Well, to put it simply, it means this: SEO is hard, so focus on the keywords that matter.
Before you start implementing SEO strategies, take the time to figure out which keywords are the most likely to result in purchases. Focus most of your attention there.
That doesn’t mean you couldn’t write a kickass article like “Low Top vs. High Top Sneakers: Which One Should You Go With?” and include links to your products. People at a lower stage of awareness just need some guidance before you can sell to them.
Make Your Brand Memorable
One of the hardest things about starting an e-commerce business is figuring out how to position your brand. Most people can put together a website and add some products, but figuring out how to make people buy from you and not your competitors is not simple.
That’s where a comprehensive branding strategy becomes irreplaceable. Most people, or 59%, prefer buying from brands they’re familiar with, and 21% purchase products because they like the brand.
That shows that while products are an essential part of the equation, people want to associate and connect with businesses they like.
While you may be scared at the prospect of developing a brand, it’s actually the most powerful weapon you have. It doesn’t have to be complicated if you know how to approach it.
The majority of your branding decisions will come down to your audience. Making a sale is all about the relationships you can build, so start with your target audience, their values, their interests, their obstacles, and their online browsing habits.
That information will be the building blocks of your brand, guiding your decisions and crystalizing how to approach different aspects of the process.
If you have a younger audience, putting up a formal front will probably not work very well. You’ll need to get with the times, find a conversational voice, and engage prospects on social media sites they frequent.
For older audiences, the opposite can be true. However, don’t make unverified assumptions and talk to your buyers directly whenever possible.
Even though developing a brand can take time, the advantages it offers make it an easy choice. Once you have your branding, it will guide your marketing decisions and make crafting engaging and relevant messages much easier.
Have a Bulletproof Reputation
A whopping 92% of consumers trust non-paid recommendations more than other types of advertising.
Anything a company says, no matter how convincingly, will always be taken with a grain of salt. Most online consumers have been burned at least once before, so they’re especially careful about who they do business with. This is a disadvantage for eCommerce stores that don’t yet have a reputation.
The good news is that those who focus on overdelivering and showcasing the positive experiences reap the biggest rewards in the long term.
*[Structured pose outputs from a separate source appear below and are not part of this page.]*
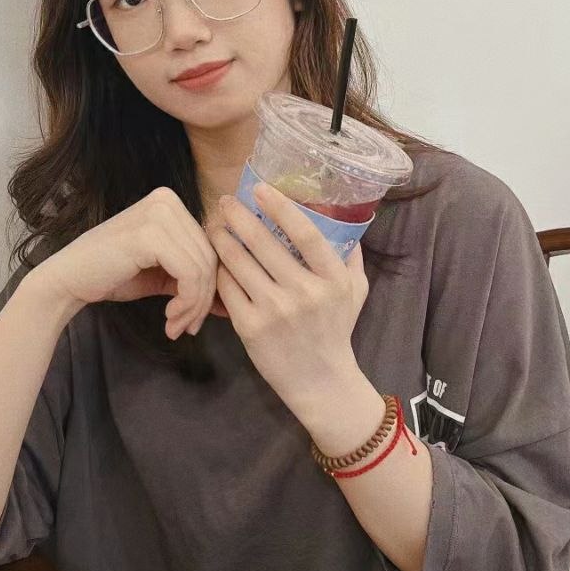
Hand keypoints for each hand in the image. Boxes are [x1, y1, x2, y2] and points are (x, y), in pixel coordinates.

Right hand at [32, 187, 227, 339]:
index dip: (211, 287)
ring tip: (176, 327)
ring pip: (203, 268)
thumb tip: (230, 303)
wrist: (68, 281)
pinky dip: (186, 302)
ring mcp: (158, 214)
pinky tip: (169, 318)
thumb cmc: (112, 276)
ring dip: (194, 307)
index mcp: (172, 204)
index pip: (211, 247)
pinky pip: (189, 274)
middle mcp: (167, 200)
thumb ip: (195, 282)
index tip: (195, 318)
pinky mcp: (150, 234)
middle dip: (203, 301)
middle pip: (211, 257)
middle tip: (186, 329)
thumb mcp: (163, 276)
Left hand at [206, 184, 369, 423]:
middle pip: (263, 242)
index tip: (260, 188)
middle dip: (238, 216)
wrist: (320, 381)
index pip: (306, 233)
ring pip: (239, 262)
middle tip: (225, 201)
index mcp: (332, 279)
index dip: (280, 207)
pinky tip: (216, 260)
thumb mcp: (355, 291)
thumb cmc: (336, 330)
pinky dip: (220, 270)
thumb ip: (349, 256)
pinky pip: (228, 288)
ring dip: (222, 239)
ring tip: (214, 226)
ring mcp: (275, 310)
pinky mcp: (250, 327)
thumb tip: (344, 218)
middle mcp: (304, 292)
Every satisfied customer is not only an immediate influx of revenue but also an opportunity to leverage the positive results in the future.
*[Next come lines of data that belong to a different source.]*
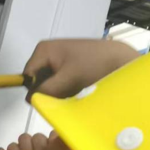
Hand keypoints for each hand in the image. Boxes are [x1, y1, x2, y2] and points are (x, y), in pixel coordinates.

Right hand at [24, 39, 138, 98]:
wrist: (122, 60)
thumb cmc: (94, 64)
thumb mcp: (68, 78)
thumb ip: (47, 89)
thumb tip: (29, 99)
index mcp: (43, 50)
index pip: (27, 76)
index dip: (35, 90)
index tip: (51, 99)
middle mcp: (47, 53)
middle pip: (38, 81)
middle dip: (49, 91)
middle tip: (67, 95)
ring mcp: (58, 60)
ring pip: (49, 84)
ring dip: (59, 92)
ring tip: (76, 91)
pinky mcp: (68, 67)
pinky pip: (59, 83)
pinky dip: (67, 90)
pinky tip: (80, 89)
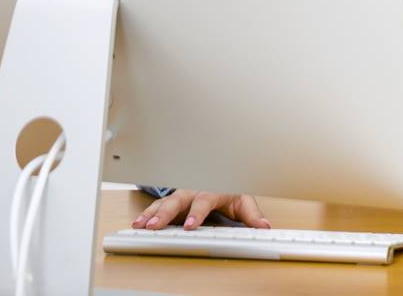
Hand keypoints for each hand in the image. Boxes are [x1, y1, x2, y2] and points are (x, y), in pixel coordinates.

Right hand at [134, 190, 268, 230]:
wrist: (221, 176)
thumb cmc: (230, 191)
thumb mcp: (243, 201)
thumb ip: (252, 215)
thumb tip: (264, 226)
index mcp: (213, 189)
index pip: (204, 200)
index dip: (196, 213)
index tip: (189, 225)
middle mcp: (194, 190)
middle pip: (179, 200)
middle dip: (166, 213)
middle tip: (155, 226)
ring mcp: (182, 195)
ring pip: (165, 202)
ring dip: (152, 214)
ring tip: (141, 225)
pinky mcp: (173, 202)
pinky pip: (158, 206)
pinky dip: (147, 213)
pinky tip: (138, 223)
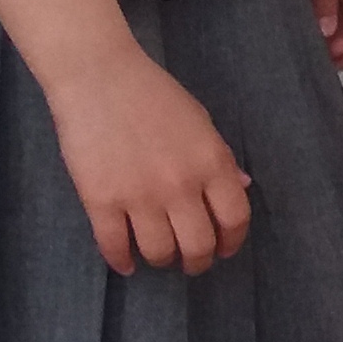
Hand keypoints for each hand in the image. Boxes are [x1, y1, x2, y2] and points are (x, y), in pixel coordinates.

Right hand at [42, 46, 249, 275]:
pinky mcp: (101, 201)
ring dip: (162, 260)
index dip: (232, 241)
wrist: (100, 78)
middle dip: (197, 261)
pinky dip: (122, 261)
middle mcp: (181, 185)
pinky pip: (114, 246)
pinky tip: (126, 263)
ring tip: (160, 256)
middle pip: (198, 245)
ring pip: (158, 252)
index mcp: (212, 163)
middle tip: (191, 261)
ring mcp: (140, 196)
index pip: (235, 219)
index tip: (224, 249)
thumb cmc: (154, 95)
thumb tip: (242, 187)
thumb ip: (221, 159)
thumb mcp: (201, 122)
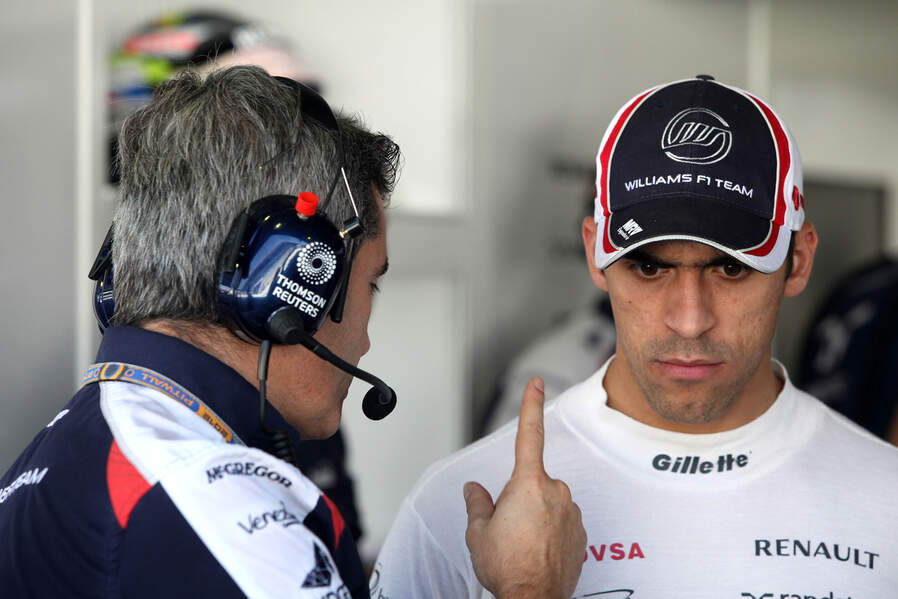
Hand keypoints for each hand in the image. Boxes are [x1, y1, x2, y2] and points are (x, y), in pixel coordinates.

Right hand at [463, 378, 585, 598]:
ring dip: (535, 517)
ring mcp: (572, 513)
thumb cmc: (508, 568)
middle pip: (532, 483)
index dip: (531, 406)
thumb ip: (478, 504)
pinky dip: (549, 533)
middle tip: (507, 528)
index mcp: (528, 484)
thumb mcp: (479, 532)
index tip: (536, 383)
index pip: (528, 435)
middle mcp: (556, 492)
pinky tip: (537, 553)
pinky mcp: (582, 533)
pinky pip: (561, 523)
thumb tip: (475, 490)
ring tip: (522, 545)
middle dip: (519, 499)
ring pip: (548, 504)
For one thing, you should meticulously collect positive feedback and showcase it on your site. Social proof in the form of testimonials helps alleviate concerns and tells your story through other people.
You should also address any negative experience and implement a policy where you don’t allow even a single customer to walk away unsatisfied.
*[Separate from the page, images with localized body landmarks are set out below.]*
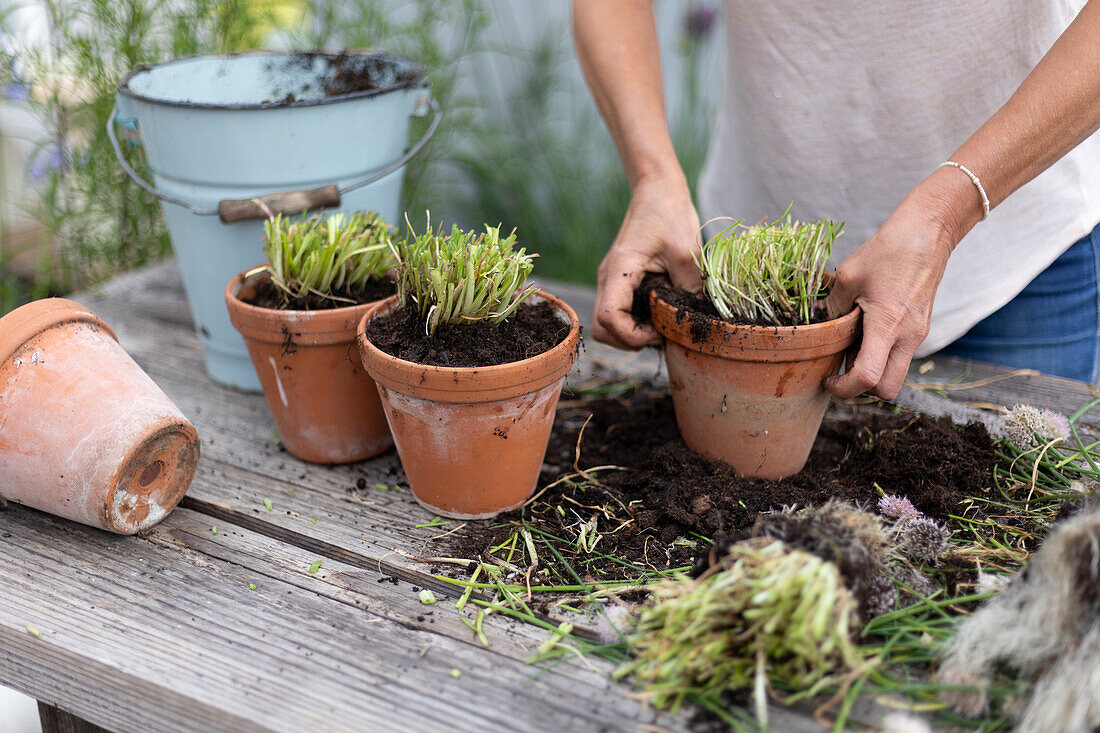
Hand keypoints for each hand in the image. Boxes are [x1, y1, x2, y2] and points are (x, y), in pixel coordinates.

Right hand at [593, 174, 702, 348]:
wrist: (657, 189)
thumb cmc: (670, 213)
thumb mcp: (687, 251)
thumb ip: (690, 288)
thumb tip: (697, 319)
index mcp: (619, 270)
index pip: (609, 319)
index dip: (632, 336)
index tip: (659, 332)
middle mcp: (607, 278)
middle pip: (602, 328)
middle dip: (629, 340)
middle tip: (660, 333)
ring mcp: (611, 280)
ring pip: (607, 323)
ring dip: (631, 333)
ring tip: (661, 324)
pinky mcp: (619, 280)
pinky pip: (618, 311)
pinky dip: (634, 321)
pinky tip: (658, 312)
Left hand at [824, 178, 975, 399]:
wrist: (928, 232)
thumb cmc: (888, 251)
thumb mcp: (848, 277)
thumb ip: (831, 308)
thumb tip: (814, 328)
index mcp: (888, 325)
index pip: (868, 377)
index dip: (844, 388)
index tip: (828, 380)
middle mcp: (908, 336)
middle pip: (887, 389)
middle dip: (861, 390)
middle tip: (838, 373)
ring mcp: (918, 334)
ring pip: (895, 374)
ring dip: (871, 372)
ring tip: (848, 348)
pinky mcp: (920, 328)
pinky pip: (899, 356)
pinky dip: (880, 356)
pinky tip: (863, 334)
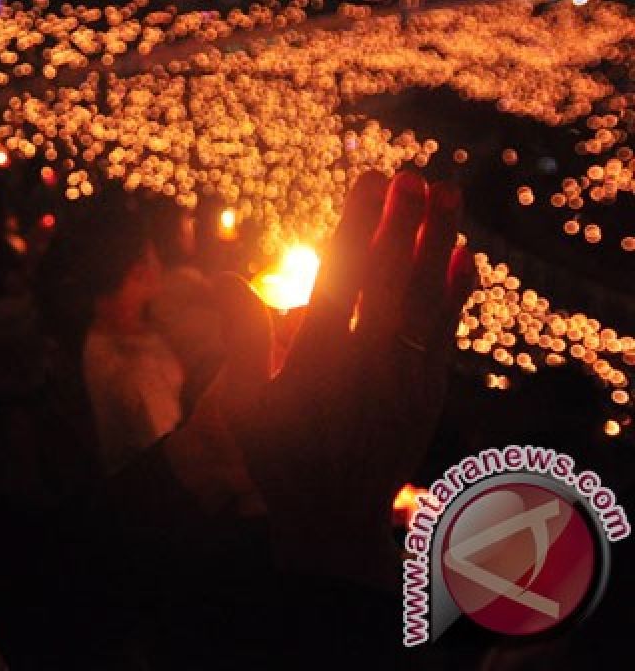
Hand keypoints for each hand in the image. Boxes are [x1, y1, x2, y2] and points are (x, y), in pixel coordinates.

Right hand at [233, 170, 475, 584]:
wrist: (334, 516)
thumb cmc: (278, 454)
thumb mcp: (243, 400)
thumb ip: (241, 336)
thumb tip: (227, 277)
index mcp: (316, 356)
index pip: (342, 273)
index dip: (357, 221)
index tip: (367, 180)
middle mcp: (366, 360)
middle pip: (392, 275)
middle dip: (403, 219)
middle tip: (413, 173)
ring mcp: (403, 376)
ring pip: (426, 295)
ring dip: (437, 240)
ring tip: (446, 192)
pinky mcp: (428, 393)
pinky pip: (446, 331)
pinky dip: (456, 291)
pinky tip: (463, 255)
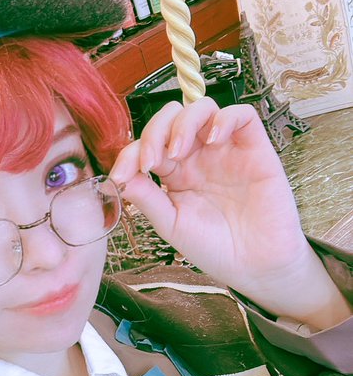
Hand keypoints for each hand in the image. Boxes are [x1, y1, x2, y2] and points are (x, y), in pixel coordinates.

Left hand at [110, 98, 349, 328]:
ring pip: (202, 109)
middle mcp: (198, 156)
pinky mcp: (254, 148)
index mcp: (174, 173)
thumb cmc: (215, 248)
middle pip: (171, 118)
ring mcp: (225, 149)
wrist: (255, 266)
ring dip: (184, 122)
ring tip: (178, 151)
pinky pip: (241, 115)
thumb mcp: (172, 225)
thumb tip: (119, 177)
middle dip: (154, 132)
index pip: (147, 146)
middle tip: (151, 162)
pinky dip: (224, 119)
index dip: (129, 155)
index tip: (120, 177)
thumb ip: (148, 199)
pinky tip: (213, 139)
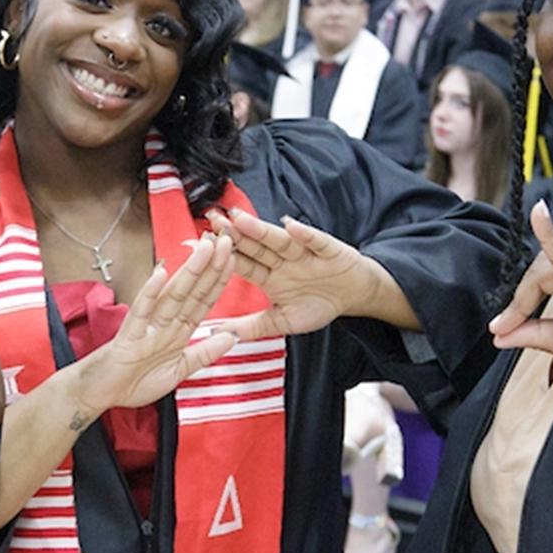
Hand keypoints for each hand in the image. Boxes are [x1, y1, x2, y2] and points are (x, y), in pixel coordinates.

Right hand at [71, 233, 240, 411]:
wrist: (101, 393)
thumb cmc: (134, 380)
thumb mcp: (180, 370)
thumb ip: (204, 352)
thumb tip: (232, 337)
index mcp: (178, 330)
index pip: (203, 300)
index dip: (219, 280)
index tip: (235, 257)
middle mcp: (165, 322)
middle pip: (192, 290)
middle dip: (211, 266)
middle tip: (227, 240)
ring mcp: (148, 326)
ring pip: (173, 294)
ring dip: (189, 271)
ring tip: (204, 248)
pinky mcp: (130, 334)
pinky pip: (141, 310)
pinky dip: (151, 292)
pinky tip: (161, 274)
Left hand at [204, 208, 377, 340]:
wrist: (354, 296)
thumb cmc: (319, 305)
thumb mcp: (283, 322)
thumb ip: (252, 326)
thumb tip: (218, 333)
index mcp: (269, 275)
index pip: (242, 263)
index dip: (222, 255)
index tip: (198, 244)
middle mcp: (282, 260)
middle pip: (255, 246)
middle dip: (234, 233)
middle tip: (212, 219)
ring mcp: (304, 252)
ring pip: (279, 241)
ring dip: (260, 230)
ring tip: (241, 219)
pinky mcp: (328, 249)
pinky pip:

Then, turn your happy customers into your brand ambassadors. Encourage them to share their experiences with their friends and family, and even incentivize it with discounts or exclusive offers.
Finally, set up a support system that excels above the competition and puts out fires immediately. Things will inevitably go wrong, but if you deal with them effectively, you might turn an unhappy customer into your most loyal fan.
At this point, you should have a pretty good idea of how to attract customers that actually want to buy. Now it’s time to implement these steps.
Each of these steps is relatively simple, but it does take a commitment and a change in your approach. That can be difficult, but the results will always be worth it, especially if you look at it from a long-term strategic perspective.